**What is needed**
Reproduce every one of the records below character for character, leaving out the pictures.

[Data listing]
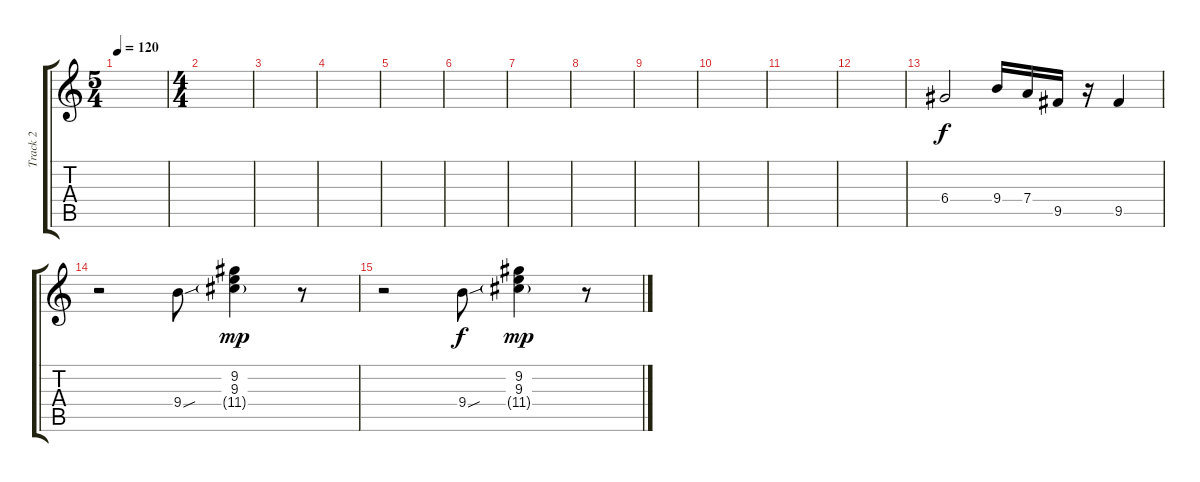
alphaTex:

\track ("Track 2" "Track 2") {instrument overdrivenguitar}
\staff {score tabs}
\tuning (E4 B3 G3 D3 A2 E2) {hide}
\ts (5 4)
\tempo 120
\clef g2
\ks c
|
\ts (4 4)
|
|
|
|
|
|
|
|
|
|
|
6.4.2 9.4.16{instrument overdrivenguitar} 7.4.16 9.5.16 r.16 9.5.4 |
r.2 9.4{sou}.8 (9.2 9.3 11.4{g}).4{dy mp} r.8 |
r.2 9.4{sou}.8{dy f} (9.2 9.3 11.4{g}).4{dy mp} r.8
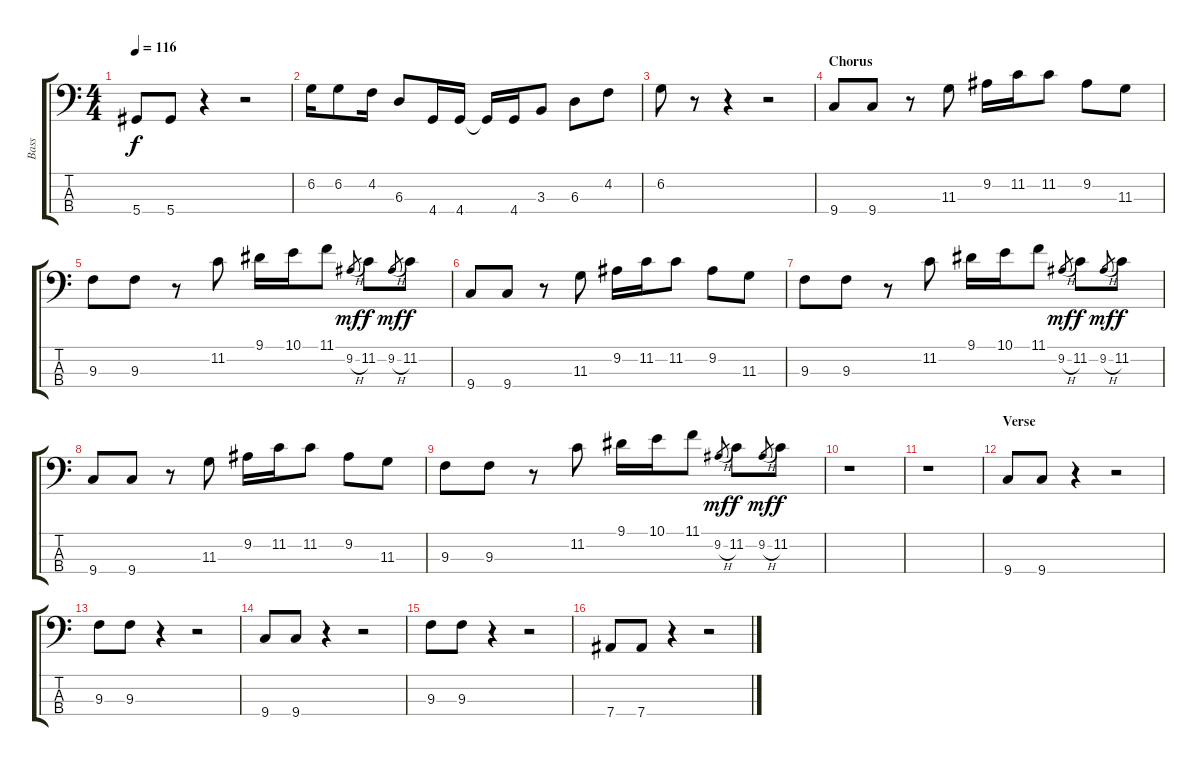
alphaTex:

\track ("Bass" "Bass") {instrument electricbassfinger}
\staff {score tabs}
\tuning (Gb2 Db2 Ab1 Eb1) {hide}
\ts (4 4)
\tempo 116
\clef f4
\ks c
5.4.8{dy f} 5.4.8 r.4 r.2 |
6.2.16 6.2.8 4.2.16 6.3.8 4.4.16 4.4.16 4.4{t}.16 4.4.16 3.3.8 6.3.8 4.2.8 |
6.2.8 r.8 r.4 r.2 |
\section ("" "Chorus")
9.4.8 9.4.8 r.8 11.3.8 9.2.16 11.2.16 11.2.8 9.2.8 11.3.8 |
9.3.8 9.3.8 r.8 11.2.8 9.1.16 10.1.16 11.1.8 9.2{h}.8{gr dy mf} 11.2.8{dy f} 9.2{h}.8{gr dy mf} 11.2.8{dy f} |
9.4.8 9.4.8 r.8 11.3.8 9.2.16 11.2.16 11.2.8 9.2.8 11.3.8 |
9.3.8 9.3.8 r.8 11.2.8 9.1.16 10.1.16 11.1.8 9.2{h}.8{gr dy mf} 11.2.8{dy f} 9.2{h}.8{gr dy mf} 11.2.8{dy f} |
9.4.8 9.4.8 r.8 11.3.8 9.2.16 11.2.16 11.2.8 9.2.8 11.3.8 |
9.3.8 9.3.8 r.8 11.2.8 9.1.16 10.1.16 11.1.8 9.2{h}.8{gr dy mf} 11.2.8{dy f} 9.2{h}.8{gr dy mf} 11.2.8{dy f} |
r.1 |
r.1 |
\section ("" "Verse")
9.4.8 9.4.8 r.4 r.2 |
9.3.8 9.3.8 r.4 r.2 |
9.4.8 9.4.8 r.4 r.2 |
9.3.8 9.3.8 r.4 r.2 |
7.4.8 7.4.8 r.4 r.2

**Answer to this problem**
alphaTex:

\track ("Track 2" "Track 2") {instrument overdrivenguitar}
\staff {score tabs}
\tuning (E4 B3 G3 D3 A2 E2) {hide}
\ts (5 4)
\tempo 120
\clef g2
\ks c
|
\ts (4 4)
|
|
|
|
|
|
|
|
|
|
|
6.4.2 9.4.16{instrument overdrivenguitar} 7.4.16 9.5.16 r.16 9.5.4 |
r.2 9.4{sou}.8 (9.2 9.3 11.4{g}).4{dy mp} r.8 |
r.2 9.4{sou}.8{dy f} (9.2 9.3 11.4{g}).4{dy mp} r.8
alphaTex:

\track ("Bass" "Bass") {instrument electricbassfinger}
\staff {score tabs}
\tuning (Gb2 Db2 Ab1 Eb1) {hide}
\ts (4 4)
\tempo 116
\clef f4
\ks c
5.4.8{dy f} 5.4.8 r.4 r.2 |
6.2.16 6.2.8 4.2.16 6.3.8 4.4.16 4.4.16 4.4{t}.16 4.4.16 3.3.8 6.3.8 4.2.8 |
6.2.8 r.8 r.4 r.2 |
\section ("" "Chorus")
9.4.8 9.4.8 r.8 11.3.8 9.2.16 11.2.16 11.2.8 9.2.8 11.3.8 |
9.3.8 9.3.8 r.8 11.2.8 9.1.16 10.1.16 11.1.8 9.2{h}.8{gr dy mf} 11.2.8{dy f} 9.2{h}.8{gr dy mf} 11.2.8{dy f} |
9.4.8 9.4.8 r.8 11.3.8 9.2.16 11.2.16 11.2.8 9.2.8 11.3.8 |
9.3.8 9.3.8 r.8 11.2.8 9.1.16 10.1.16 11.1.8 9.2{h}.8{gr dy mf} 11.2.8{dy f} 9.2{h}.8{gr dy mf} 11.2.8{dy f} |
9.4.8 9.4.8 r.8 11.3.8 9.2.16 11.2.16 11.2.8 9.2.8 11.3.8 |
9.3.8 9.3.8 r.8 11.2.8 9.1.16 10.1.16 11.1.8 9.2{h}.8{gr dy mf} 11.2.8{dy f} 9.2{h}.8{gr dy mf} 11.2.8{dy f} |
r.1 |
r.1 |
\section ("" "Verse")
9.4.8 9.4.8 r.4 r.2 |
9.3.8 9.3.8 r.4 r.2 |
9.4.8 9.4.8 r.4 r.2 |
9.3.8 9.3.8 r.4 r.2 |
7.4.8 7.4.8 r.4 r.2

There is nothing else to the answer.